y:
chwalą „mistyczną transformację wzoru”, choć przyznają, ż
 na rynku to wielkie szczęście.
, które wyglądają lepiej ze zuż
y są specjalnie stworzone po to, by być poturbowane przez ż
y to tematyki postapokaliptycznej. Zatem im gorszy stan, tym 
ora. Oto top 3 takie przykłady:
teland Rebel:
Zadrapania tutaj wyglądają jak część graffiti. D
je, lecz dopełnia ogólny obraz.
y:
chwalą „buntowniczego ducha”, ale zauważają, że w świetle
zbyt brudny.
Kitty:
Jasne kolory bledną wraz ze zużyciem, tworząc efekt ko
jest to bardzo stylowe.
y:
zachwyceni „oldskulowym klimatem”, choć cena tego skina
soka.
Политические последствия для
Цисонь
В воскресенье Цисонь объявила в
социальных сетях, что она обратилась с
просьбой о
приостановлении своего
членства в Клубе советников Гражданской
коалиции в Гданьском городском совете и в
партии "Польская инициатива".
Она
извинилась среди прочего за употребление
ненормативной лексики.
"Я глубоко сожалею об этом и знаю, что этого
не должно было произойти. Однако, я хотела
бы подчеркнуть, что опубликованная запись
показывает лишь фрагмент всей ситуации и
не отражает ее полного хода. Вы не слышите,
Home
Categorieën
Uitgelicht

Aim of the exercise -> In the records above, which lines hold the string "choć"? Copy each one.

Output for this exercise ->
chwalą „mistyczną transformację wzoru”, choć przyznają, ż
zachwyceni „oldskulowym klimatem”, choć cena tego skina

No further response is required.